The phrase “busy as a bee” certainly applies to the brains of honey bees. The insects have to balance effort, risk and reward, avoid predators, and make accurate assessments of which flowers are the most likely to offer food for their hive while they fly. Speed and efficiency are thus critical to their survival, and scientists are taking a look at their brains to understand how. A study published June 27 in the journal eLife explores how millions of years of evolution engineered honey bee brains to make these lightning fast decisions and reduce their risks.
“Decision-making is at the core of cognition. It’s the result of an evaluation of possible outcomes, and animal lives are full of decisions,” co-author and comparative neurobiologist at Australia’s Macquarie University Andrew Barron said in a statement. “A honey bee has a brain smaller than a sesame seed. And yet she can make decisions faster and more accurately than we can. A robot programmed to do a bee’s job would need the backup of a supercomputer.”
Barron cites that today’s autonomous robots primarily work with the support of remote computing, and that drones have to be in wireless communication with some sort of data center. Looking at how bees’ brains work and could help design better robots that explore more autonomously.
In the study, the team trained 20 bees to recognize five different colored “flower disks.” The blue flowers always had a sugar syrup, while the green flowers always had tonic water that tasted bitter to the bees. The other colors sometimes had glucose. Then, the team introduced each bee to a makeshift garden where the flowers only had distilled water. Each bee was filmed and the team watched over 40 hours of footage, tracking the path the insects took and timing how long it took for them to make a decision.

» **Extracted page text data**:
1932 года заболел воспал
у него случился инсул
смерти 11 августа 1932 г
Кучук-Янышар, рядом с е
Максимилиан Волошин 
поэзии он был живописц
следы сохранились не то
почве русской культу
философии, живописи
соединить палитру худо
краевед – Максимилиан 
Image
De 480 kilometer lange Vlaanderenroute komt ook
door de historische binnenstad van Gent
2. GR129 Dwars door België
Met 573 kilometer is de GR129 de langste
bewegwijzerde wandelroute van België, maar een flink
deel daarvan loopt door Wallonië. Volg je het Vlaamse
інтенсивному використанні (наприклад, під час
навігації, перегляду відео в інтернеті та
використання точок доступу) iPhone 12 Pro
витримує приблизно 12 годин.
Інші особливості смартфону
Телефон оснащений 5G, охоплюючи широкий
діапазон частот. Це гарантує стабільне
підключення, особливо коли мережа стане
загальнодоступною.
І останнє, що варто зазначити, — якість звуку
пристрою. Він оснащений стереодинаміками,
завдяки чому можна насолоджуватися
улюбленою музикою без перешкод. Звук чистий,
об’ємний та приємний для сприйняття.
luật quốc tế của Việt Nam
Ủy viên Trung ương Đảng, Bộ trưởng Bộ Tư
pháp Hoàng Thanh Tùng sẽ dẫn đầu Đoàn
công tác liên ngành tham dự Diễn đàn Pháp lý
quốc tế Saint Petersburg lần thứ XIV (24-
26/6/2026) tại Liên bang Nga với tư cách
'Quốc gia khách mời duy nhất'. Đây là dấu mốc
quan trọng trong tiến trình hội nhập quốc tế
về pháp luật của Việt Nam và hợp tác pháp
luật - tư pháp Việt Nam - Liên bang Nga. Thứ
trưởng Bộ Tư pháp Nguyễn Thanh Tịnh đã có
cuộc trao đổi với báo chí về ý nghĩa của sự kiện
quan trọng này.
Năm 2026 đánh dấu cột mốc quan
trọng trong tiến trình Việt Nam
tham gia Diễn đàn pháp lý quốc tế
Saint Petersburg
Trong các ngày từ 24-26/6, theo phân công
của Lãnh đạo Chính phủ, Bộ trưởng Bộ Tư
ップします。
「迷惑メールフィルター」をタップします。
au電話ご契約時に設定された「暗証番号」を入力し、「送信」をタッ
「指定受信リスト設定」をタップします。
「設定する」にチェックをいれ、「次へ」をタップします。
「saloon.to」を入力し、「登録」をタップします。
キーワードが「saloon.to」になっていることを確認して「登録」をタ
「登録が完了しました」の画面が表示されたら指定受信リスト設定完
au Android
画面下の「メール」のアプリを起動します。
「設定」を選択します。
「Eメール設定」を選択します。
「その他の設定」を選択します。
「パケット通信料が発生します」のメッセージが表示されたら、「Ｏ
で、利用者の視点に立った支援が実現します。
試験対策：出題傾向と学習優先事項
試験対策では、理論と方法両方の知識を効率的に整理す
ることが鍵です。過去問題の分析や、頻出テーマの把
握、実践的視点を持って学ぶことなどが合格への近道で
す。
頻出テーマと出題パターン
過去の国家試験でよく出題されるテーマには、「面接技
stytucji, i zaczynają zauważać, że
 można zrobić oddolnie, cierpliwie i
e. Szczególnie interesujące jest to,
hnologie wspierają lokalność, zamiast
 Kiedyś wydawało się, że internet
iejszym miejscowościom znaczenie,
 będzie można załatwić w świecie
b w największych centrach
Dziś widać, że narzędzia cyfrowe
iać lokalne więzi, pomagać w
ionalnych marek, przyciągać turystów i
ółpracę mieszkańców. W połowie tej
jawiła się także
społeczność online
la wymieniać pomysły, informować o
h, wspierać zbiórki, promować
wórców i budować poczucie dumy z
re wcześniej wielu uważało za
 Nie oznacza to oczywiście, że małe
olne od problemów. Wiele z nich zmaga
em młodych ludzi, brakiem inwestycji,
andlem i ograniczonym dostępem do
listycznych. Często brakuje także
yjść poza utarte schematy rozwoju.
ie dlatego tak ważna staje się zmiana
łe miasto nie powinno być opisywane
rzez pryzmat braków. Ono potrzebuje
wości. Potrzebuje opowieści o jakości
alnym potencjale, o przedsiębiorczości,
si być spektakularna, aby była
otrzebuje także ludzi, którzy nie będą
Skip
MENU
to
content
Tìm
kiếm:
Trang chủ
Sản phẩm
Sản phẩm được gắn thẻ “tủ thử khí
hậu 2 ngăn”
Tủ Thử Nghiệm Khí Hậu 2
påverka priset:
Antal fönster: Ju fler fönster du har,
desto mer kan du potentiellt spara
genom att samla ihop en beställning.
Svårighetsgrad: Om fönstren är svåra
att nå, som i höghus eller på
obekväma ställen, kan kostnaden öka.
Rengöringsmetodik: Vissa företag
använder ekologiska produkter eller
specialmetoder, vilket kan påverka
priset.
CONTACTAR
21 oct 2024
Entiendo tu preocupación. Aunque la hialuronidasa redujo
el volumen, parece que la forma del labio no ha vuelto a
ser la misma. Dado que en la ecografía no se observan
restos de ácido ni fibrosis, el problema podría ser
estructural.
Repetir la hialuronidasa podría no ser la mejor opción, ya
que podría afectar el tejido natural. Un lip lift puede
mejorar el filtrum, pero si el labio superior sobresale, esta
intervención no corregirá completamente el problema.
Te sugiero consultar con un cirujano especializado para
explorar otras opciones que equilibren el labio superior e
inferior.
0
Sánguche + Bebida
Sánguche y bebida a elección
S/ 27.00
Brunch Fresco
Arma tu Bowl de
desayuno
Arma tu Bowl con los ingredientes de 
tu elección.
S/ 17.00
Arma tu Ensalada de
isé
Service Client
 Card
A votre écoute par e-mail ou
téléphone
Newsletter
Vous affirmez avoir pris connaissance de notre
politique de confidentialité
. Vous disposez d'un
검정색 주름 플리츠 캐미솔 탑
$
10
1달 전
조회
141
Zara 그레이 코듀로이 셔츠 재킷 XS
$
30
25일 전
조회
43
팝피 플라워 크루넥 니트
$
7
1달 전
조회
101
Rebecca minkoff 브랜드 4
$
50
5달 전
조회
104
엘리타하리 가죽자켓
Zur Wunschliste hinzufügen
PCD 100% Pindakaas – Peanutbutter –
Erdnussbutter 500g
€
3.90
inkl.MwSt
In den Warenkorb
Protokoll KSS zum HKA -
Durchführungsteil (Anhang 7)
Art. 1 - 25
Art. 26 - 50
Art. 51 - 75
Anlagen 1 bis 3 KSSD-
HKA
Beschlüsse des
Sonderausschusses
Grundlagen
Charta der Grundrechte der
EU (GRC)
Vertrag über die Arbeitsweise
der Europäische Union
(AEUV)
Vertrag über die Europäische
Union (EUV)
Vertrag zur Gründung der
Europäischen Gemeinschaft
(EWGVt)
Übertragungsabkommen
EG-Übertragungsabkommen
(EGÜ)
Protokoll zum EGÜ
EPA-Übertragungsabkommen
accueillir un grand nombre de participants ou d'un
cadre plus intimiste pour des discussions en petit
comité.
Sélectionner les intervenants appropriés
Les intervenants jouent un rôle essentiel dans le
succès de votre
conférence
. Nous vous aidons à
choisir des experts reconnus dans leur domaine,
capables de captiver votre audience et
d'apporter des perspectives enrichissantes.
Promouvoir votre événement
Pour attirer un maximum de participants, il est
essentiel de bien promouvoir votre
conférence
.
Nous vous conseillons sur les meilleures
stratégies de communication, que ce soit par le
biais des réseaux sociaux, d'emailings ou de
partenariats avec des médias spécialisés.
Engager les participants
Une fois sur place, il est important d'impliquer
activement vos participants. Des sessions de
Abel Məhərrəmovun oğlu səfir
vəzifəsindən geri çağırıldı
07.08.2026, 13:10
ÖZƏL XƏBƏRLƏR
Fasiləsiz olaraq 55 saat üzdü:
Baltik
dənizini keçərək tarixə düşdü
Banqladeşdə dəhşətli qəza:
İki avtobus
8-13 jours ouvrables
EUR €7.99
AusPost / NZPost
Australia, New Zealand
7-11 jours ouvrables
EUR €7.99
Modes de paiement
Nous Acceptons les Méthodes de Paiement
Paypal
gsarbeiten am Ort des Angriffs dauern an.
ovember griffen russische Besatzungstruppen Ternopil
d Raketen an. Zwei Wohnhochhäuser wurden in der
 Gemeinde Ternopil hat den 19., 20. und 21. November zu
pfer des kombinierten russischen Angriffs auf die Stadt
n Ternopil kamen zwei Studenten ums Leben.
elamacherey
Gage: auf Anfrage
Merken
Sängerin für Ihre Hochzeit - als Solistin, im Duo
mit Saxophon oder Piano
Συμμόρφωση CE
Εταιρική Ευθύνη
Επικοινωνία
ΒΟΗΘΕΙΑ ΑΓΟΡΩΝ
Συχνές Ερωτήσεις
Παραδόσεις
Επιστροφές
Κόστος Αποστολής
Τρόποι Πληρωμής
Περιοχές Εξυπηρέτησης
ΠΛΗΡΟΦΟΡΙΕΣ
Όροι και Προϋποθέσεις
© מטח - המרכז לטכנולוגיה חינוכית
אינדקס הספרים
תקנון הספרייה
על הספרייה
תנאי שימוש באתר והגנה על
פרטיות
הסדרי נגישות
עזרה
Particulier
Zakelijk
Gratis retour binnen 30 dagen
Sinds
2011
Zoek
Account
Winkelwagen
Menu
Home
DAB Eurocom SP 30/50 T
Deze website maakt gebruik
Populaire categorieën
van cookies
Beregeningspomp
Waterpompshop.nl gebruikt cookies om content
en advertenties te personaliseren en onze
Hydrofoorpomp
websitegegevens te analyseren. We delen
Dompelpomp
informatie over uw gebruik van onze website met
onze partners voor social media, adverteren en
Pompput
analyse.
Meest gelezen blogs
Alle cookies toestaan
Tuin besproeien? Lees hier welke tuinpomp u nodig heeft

» **YOUR TASK**: From the passage on honey bee brains, list every liquid or substance that the study's flower disks are said to have held.

» **EXPECTED OUTPUT**:
- sugar syrup
- tonic water
- glucose
- distilled water